Tapi laporan Badan Pengawas Pemilu (Bawaslu) mengungkapkan telah terjadi banyak pelanggaran oleh peserta pilkada. Pelanggaran itu misalnya berupa kampanye terselubung melalui media sosial. Peraturan KPU Nomor 4 Tahun 2017 pasal 50 mengharuskan peserta pilkada menutup akun resmi di media sosial paling lambat satu hari setelah masa kampanye berakhir. Aturan ini diakali. Kampanye dilakukan melalui akun-akun partisan untuk mempengaruhi pemilih secara personal di masa tenang.
Yang juga banyak terjadi adalah praktik politik uang. Meskipun peraturan Komisi Pemilihan Umum (KPU) telah mencoba mencegah praktik kotor ini, misalnya dengan melarang door prize dalam kampanye, banyak tim sukses yang di masa tenang ini bergerilya menabur janji dan "menabur" uang tunai dari pintu ke pintu.
Sudah seharusnya setiap calon kepala daerah menghormati masa tenang, demikian pula partai-partai politik dan masyarakat. Setelah setiap calon memperkenalkan diri dan mencoba merebut simpati para pemilih sejak Februari, inilah saatnya pemilih mempertimbangkan dengan jernih pilihannya. Bagi pemilih, pertimbangan ini amatlah penting. Sebab, pilihan yang keliru di kotak suara pada hari pemilihan bisa berarti penderitaan hingga lima tahun berikutnya.

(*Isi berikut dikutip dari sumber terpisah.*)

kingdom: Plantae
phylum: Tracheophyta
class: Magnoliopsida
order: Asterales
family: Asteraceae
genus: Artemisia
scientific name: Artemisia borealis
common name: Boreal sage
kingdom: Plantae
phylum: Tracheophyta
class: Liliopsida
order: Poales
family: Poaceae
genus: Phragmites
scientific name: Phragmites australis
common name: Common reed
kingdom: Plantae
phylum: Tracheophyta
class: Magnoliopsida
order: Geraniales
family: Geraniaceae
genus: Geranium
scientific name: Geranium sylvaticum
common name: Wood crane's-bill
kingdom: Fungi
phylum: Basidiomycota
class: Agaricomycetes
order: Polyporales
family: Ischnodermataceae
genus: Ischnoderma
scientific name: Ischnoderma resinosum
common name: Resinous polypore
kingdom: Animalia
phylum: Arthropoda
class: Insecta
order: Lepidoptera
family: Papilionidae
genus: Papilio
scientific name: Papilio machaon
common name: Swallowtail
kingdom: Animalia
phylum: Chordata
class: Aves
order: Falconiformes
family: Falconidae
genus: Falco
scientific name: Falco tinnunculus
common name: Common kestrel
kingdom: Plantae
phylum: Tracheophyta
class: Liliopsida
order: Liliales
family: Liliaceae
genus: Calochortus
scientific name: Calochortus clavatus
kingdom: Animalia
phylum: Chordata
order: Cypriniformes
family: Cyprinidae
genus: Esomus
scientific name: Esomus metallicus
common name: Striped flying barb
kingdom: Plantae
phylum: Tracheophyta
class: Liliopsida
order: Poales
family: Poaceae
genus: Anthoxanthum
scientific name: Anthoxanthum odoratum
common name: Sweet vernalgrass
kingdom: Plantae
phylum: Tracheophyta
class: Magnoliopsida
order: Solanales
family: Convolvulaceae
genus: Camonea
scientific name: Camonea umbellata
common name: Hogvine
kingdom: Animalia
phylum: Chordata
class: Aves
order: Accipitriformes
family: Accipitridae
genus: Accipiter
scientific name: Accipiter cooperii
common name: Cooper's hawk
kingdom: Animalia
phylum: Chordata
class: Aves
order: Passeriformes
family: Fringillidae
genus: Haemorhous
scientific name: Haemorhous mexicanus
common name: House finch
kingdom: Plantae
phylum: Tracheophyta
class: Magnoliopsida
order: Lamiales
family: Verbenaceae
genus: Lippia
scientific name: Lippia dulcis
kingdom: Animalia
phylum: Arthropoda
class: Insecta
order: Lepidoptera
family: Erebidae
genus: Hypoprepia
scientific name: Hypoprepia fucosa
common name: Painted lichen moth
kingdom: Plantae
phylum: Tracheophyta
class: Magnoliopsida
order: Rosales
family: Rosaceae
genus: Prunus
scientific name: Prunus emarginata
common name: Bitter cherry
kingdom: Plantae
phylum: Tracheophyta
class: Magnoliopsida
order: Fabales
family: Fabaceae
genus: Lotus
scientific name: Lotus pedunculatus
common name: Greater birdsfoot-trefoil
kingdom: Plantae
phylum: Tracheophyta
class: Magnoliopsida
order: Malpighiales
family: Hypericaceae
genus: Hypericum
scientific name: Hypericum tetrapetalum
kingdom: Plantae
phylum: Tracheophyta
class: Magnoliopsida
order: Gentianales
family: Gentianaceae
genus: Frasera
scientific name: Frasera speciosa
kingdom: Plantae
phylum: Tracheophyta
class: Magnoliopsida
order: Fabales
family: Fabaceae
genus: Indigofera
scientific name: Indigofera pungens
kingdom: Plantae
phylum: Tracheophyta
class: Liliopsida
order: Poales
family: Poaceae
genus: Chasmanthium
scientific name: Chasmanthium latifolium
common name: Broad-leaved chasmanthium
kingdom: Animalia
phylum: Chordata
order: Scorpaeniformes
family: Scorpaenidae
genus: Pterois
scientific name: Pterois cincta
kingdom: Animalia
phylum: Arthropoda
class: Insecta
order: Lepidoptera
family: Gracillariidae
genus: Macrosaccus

Di banyak negara, masa tenang dibutuhkan untuk meredakan ketegangan yang terjadi selama kampanye. Tidak terkecuali di Indonesia. Kita sama-sama mafhum, kampanye tak jarang berlangsung sangat kasar, bahkan sampai terjadi bentrokan antar-pendukung dan jatuhnya korban jiwa. Di Kabupaten Empat Lawang pada Selasa, 12 Juni lalu, misalnya, satu orang tewas dan tiga orang lainnya terluka akibat tembakan yang dilepaskan pendukung salah satu calon. Nah, waktu tenang sebelum hari pemilihan juga penting untuk menurunkan tensi politik.
KPU dan Bawaslu mesti tegas mengawasi dan menindak pelanggaran ketentuan masa tenang, karena ada hukuman berat yang menanti pelakunya. Kalau terbukti bersalah, pasangan calon dapat didiskualifikasi dari pilkada, dipidana penjara hingga 72 bulan, atau dikenai denda maksimal Rp 1 miliar. Pidana yang sama diterapkan pula kepada pemilih yang dengan sengaja menerima pemberian atau janji.
Di sisi lain, warga diharapkan membantu melaporkan kecurangan di lingkungannya. Tapi akan lebih baik bila partai politik, pasangan calon, dan tim kampanye mematuhi aturan. Bagaimanapun, periode tenang perlu diperjuangkan agar sungguh menjadi waktu yang berkualitas bagi pemilih untuk menimbang mana calon kepala daerah yang pantas dipilih.